• **REQUEST**: All lines with the word "Polinesios" must be pulled from the entries below.

• **Collected data**:

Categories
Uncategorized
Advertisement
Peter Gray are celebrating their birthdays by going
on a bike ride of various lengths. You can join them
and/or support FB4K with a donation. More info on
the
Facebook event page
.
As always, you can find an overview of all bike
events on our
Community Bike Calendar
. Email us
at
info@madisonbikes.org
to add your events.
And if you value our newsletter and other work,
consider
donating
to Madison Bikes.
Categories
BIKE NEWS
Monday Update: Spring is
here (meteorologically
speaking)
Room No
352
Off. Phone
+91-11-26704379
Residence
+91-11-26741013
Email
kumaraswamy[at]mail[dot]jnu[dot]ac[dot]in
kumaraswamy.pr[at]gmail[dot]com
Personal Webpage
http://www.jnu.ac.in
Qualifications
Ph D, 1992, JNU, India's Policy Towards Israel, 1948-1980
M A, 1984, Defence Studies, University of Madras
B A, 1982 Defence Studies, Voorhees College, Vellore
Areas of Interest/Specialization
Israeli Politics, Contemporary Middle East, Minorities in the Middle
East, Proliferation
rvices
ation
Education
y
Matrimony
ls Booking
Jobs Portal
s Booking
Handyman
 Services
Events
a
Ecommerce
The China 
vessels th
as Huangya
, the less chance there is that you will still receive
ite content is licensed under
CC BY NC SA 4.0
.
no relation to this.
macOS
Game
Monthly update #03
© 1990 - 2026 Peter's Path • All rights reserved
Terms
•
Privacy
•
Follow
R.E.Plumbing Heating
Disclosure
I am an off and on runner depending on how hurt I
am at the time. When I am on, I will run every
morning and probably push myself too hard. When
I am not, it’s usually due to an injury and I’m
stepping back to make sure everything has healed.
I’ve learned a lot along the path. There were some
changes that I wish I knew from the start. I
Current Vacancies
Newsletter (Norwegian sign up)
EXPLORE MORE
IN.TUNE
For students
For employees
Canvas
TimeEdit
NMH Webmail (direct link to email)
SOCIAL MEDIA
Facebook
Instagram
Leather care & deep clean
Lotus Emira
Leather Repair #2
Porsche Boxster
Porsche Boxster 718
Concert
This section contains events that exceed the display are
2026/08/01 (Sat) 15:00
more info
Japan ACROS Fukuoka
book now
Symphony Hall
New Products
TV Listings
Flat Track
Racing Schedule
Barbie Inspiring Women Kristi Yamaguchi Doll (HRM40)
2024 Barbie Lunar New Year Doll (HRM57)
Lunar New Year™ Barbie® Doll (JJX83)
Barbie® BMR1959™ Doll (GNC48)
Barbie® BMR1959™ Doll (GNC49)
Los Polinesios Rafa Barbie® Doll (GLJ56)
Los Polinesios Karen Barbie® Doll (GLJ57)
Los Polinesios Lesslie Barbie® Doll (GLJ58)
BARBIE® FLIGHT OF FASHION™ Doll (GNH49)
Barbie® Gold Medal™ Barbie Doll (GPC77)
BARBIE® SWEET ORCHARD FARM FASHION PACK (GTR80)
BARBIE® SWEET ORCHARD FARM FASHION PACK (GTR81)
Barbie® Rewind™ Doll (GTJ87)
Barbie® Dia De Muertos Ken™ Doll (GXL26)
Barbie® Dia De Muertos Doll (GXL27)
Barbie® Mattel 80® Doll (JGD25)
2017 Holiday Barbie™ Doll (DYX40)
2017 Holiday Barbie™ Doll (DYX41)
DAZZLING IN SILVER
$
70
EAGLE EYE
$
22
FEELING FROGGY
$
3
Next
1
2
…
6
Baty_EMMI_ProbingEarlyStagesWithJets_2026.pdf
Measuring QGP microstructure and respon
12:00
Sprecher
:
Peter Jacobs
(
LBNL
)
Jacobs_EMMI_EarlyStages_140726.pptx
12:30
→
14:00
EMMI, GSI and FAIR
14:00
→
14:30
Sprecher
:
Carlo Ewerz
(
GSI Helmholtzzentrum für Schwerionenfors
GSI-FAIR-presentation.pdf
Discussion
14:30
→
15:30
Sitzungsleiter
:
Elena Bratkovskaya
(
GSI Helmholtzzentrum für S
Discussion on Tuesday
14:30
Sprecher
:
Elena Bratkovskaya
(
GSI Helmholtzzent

• **OUTPUT OF THE TASK**:
Los Polinesios Rafa Barbie® Doll (GLJ56)
Los Polinesios Karen Barbie® Doll (GLJ57)
Los Polinesios Lesslie Barbie® Doll (GLJ58)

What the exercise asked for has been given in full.